Lufthansa is allowing passengers to rebook and issuing vouchers that can be used once air transport is moving again. The company wouldn’t disclose its current potential liability from tickets, but the firm’s annual report put the number at more than 4 billion euros ($4.4 billion) at the end of last year.

“Basically, we are trying to push as many vouchers as possible and not allow for cancellations just to be refunded immediately,” Lufthansa Chief Financial Officer Ulrik Svensson said on the company’s earnings call on March 19.

A spokesman for TAP said the Portuguese airline is reimbursing the cost of the canceled flights through vouchers. It also offers the possibility of rescheduling the flight. Passengers with a voucher have one year to make the reservation, and then another year to use the trip.

EasyJet said customers can claim a refund through its call center, acknowledging that there are currently “higher than average wait times.”

The company said “these entitlements will be available long after their canceled flight has flown.” Customers can change flights to a later date—even if the flight wasn’t canceled—and the airline is taking bookings until Feb. 28 next year.

Transavia said it was issuing vouchers to passengers. A direct refund “isn’t possible” because it’s an extraordinary situation that has hugely affected the travel industry, spokeswoman Claudia Metz said.

The Dutch government supports the use of vouchers “because the passenger retains the right to a refund of the ticket, and it avoids airlines come into even greater financial distress,” Dutch Infrastructure Minister Cora van Nieuwenhuizen said in a note on Monday.

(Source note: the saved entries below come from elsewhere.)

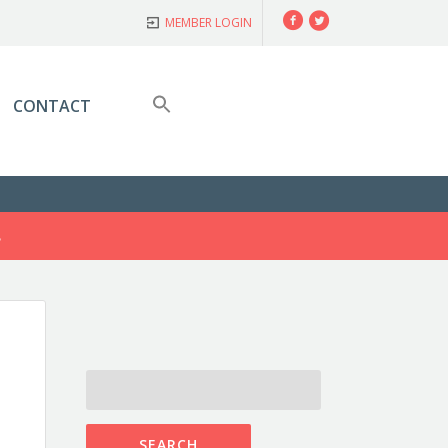
Facebook
Twitter
MEMBER LOGIN
CONTACT
S
SEARCH
FOR: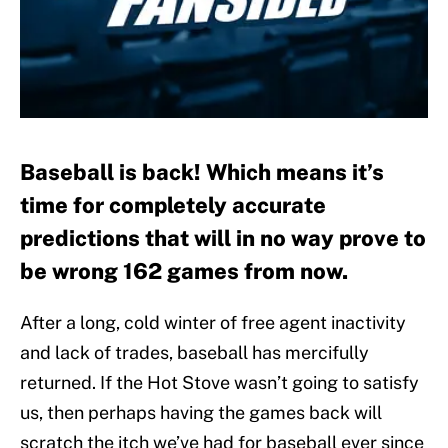
Baseball is back! Which means it’s
time for completely accurate
predictions that will in no way prove to
be wrong 162 games from now.
After a long, cold winter of free agent inactivity
and lack of trades, baseball has mercifully
returned. If the Hot Stove wasn’t going to satisfy
us, then perhaps having the games back will
scratch the itch we’ve had for baseball ever since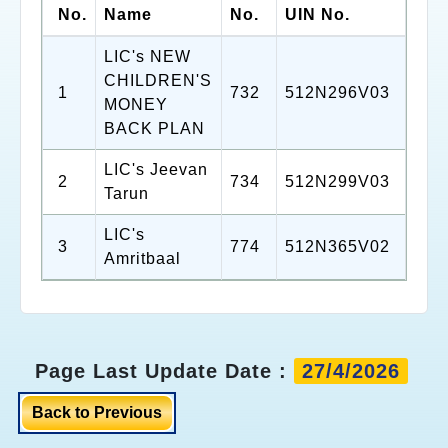
No.
Name
No.
UIN No.
LIC's NEW
CHILDREN'S
1
732
512N296V03
MONEY
BACK PLAN
LIC's Jeevan
2
734
512N299V03
Tarun
LIC's
3
774
512N365V02
Amritbaal
Page Last Update Date :
27/4/2026
Back to Previous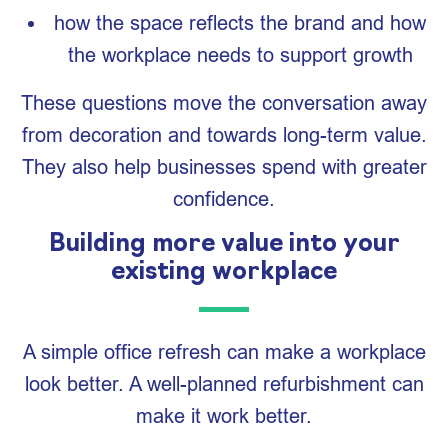
how the space reflects the brand and how
the workplace needs to support growth
These questions move the conversation away
from decoration and towards long-term value.
They also help businesses spend with greater
confidence.
Building more value into your
existing workplace
A simple office refresh can make a workplace
look better. A well-planned refurbishment can
make it work better.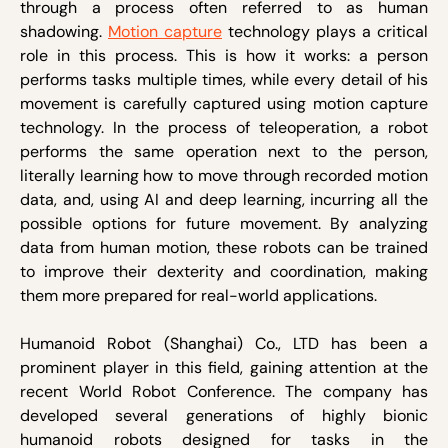
through a process often referred to as human
shadowing.
Motion capture
technology plays a critical
role in this process. This is how it works: a person
performs tasks multiple times, while every detail of his
movement is carefully captured using motion capture
technology. In the process of teleoperation, a robot
performs the same operation next to the person,
literally learning how to move through recorded motion
data, and, using AI and deep learning, incurring all the
possible options for future movement. By analyzing
data from human motion, these robots can be trained
to improve their dexterity and coordination, making
them more prepared for real-world applications.
Humanoid Robot (Shanghai) Co., LTD has been a
prominent player in this field, gaining attention at the
recent World Robot Conference. The company has
developed several generations of highly bionic
humanoid robots designed for tasks in the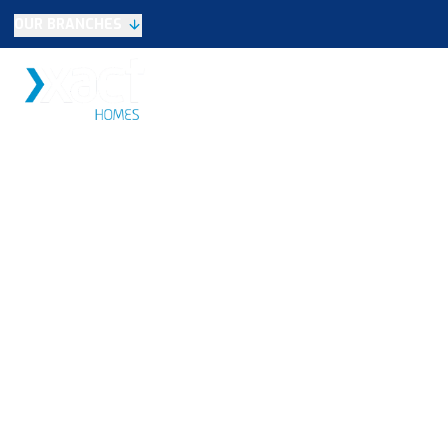
OUR BRANCHES
Selling
SALES
LETTINGS
NEW HOME
Buying
Make An Offer
Testimonials
Xact Exclusive
About New Homes
New Homes Search
Developments
Land
Search Land
Meet the Team
Area Guide
Testimonials
Knowle
Balsall Common
Solihull & Shirley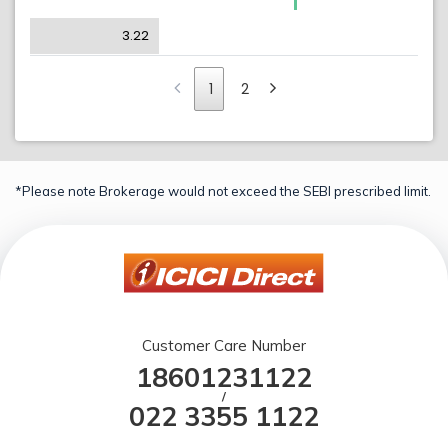
3.22
1
2
*Please note Brokerage would not exceed the SEBI prescribed limit.
Customer Care Number
18601231122
/
022 3355 1122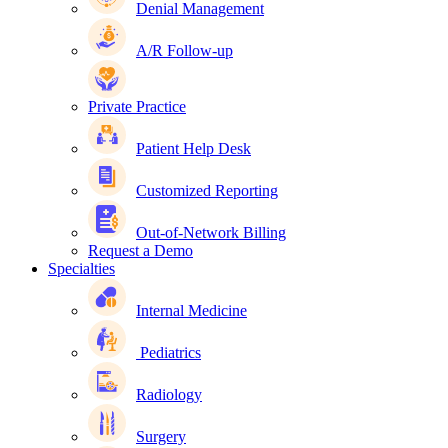
Denial Management
A/R Follow-up
Private Practice
Patient Help Desk
Customized Reporting
Out-of-Network Billing
Request a Demo
Specialties
Internal Medicine
Pediatrics
Radiology
Surgery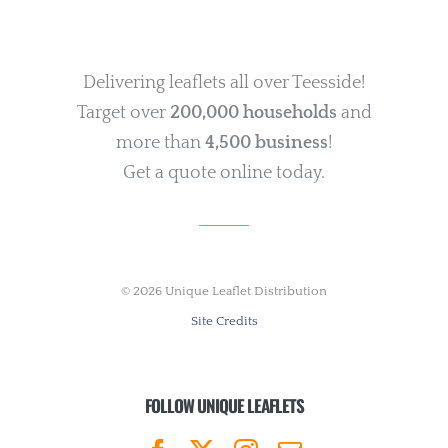
Delivering leaflets all over Teesside!
Target over
200,000 households
and
more than
4,500 business
!
Get a quote online today.
©
2026 Unique Leaflet Distribution
Site Credits
FOLLOW UNIQUE LEAFLETS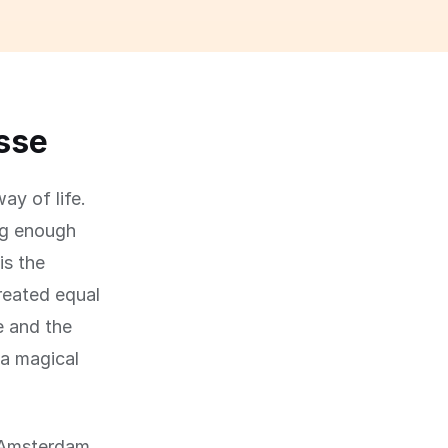
asse
ay of life.
big enough
is the
created equal
e and the
 a magical
f Amsterdam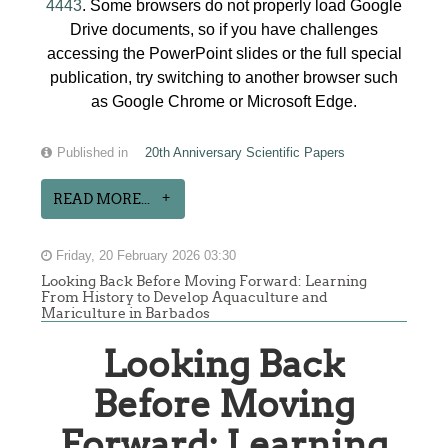
4443
. Some browsers do not properly load Google
Drive documents, so if you have challenges
accessing the PowerPoint slides or the full special
publication, try switching to another browser such
as Google Chrome or Microsoft Edge.
Published in
20th Anniversary Scientific Papers
READ MORE...
Friday, 20 February 2026 03:30
Looking Back Before Moving Forward: Learning
From History to Develop Aquaculture and
Mariculture in Barbados
Looking Back
Before Moving
Forward: Learning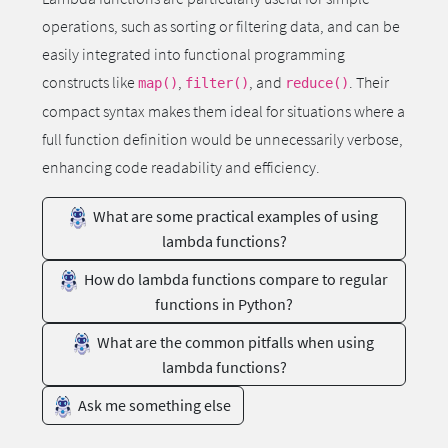
operations, such as sorting or filtering data, and can be
easily integrated into functional programming
constructs like
,
, and
. Their
map()
filter()
reduce()
compact syntax makes them ideal for situations where a
full function definition would be unnecessarily verbose,
enhancing code readability and efficiency.
What are some practical examples of using
lambda functions?
How do lambda functions compare to regular
functions in Python?
What are the common pitfalls when using
lambda functions?
Ask me something else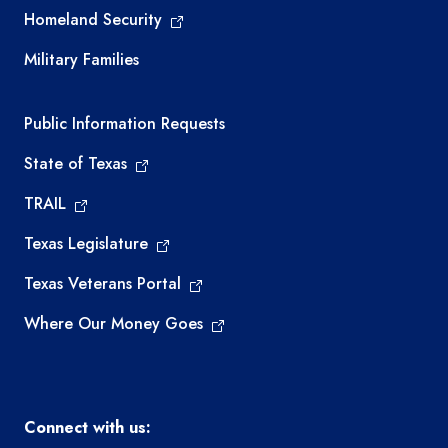
Homeland Security
Military Families
Required government external links
Public Information Requests
State of Texas
TRAIL
Texas Legislature
Texas Veterans Portal
Where Our Money Goes
Connect with us: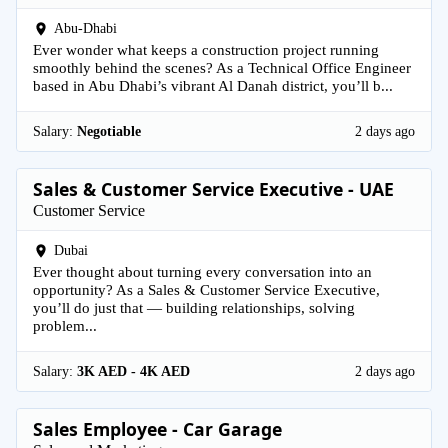
Abu-Dhabi
Ever wonder what keeps a construction project running
smoothly behind the scenes? As a Technical Office Engineer
based in Abu Dhabi’s vibrant Al Danah district, you’ll b...
Salary:
Negotiable
2 days ago
Sales & Customer Service Executive - UAE
Customer Service
Dubai
Ever thought about turning every conversation into an
opportunity? As a Sales & Customer Service Executive,
you’ll do just that — building relationships, solving
problem...
Salary:
3K AED - 4K AED
2 days ago
Sales Employee - Car Garage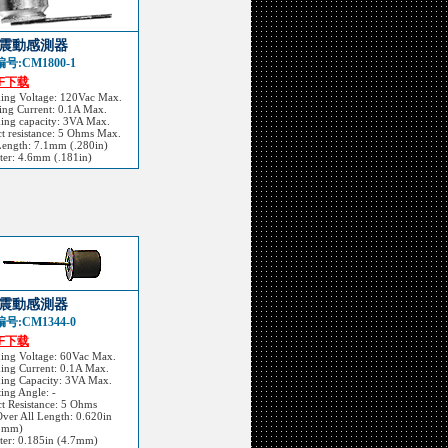
震動感測器
号:CM1800-1
DF下载
hing Voltage: 120Vac Max.
ing Current: 0.1A Max.
ing capacity: 3VA Max.
t resistance: 5 Ohms Max.
Length: 7.1mm (.280in)
ter: 4.6mm (.181in)
震動感測器
号:CM1344-0
DF下载
hing Voltage: 60Vac Max.
ing Current: 0.1A Max.
hing Capacity: 3VA Max.
ing Angle: -
t Resistance: 5 Ohms
Over All Length: 0.620in
5mm)
ter: 0.185in (4.7mm)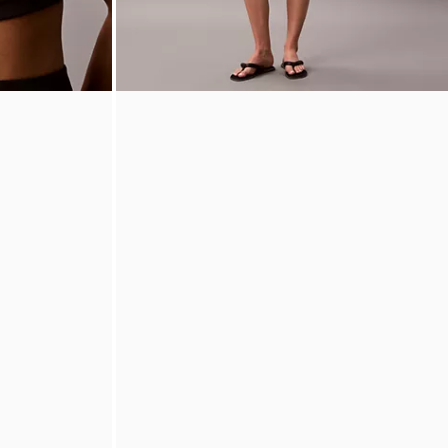
rts Bra
Monologo Fleece Pull-On Shorts
$65.00
$26.00
60% off
(7)
New to Sale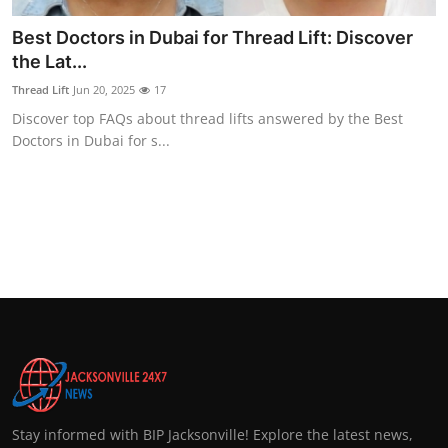
Best Doctors in Dubai for Thread Lift: Discover
the Lat...
Thread Lift
Jun 20, 2025
17
Discover top FAQs about thread lifts answered by the Best
Doctors in Dubai for s...
Stay informed with BIP Jacksonville! Explore the latest news,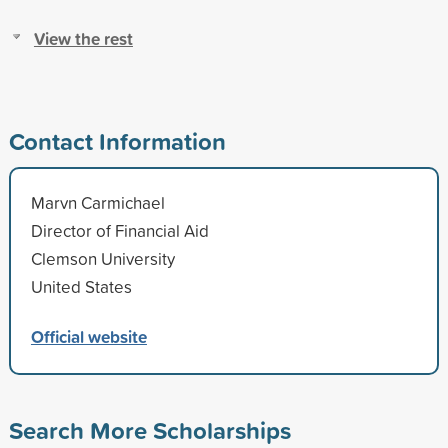
View the rest
Contact Information
Marvn Carmichael
Director of Financial Aid
Clemson University
United States
Official website
Search More Scholarships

The German government said on Thursday that airlines and tour operators should be allowed to offer vouchers valid until Dec. 31, 2021 and that, if they aren’t redeemed by this date, tickets should be refunded in full.

The EU’s Valean said the European Commission, which has loosened state-aid rules for companies amid the virus crisis, is now “assessing the liquidity needs” of airlines to see if it’s necessary to take other action to help them.

France won’t leave Air France-KLM “alone in the face of the violent crisis airplane companies are facing now,” French Finance Minister Bruno Le Maire said at a Thursday press conference. He didn’t specify what potential support the nation would give the airline.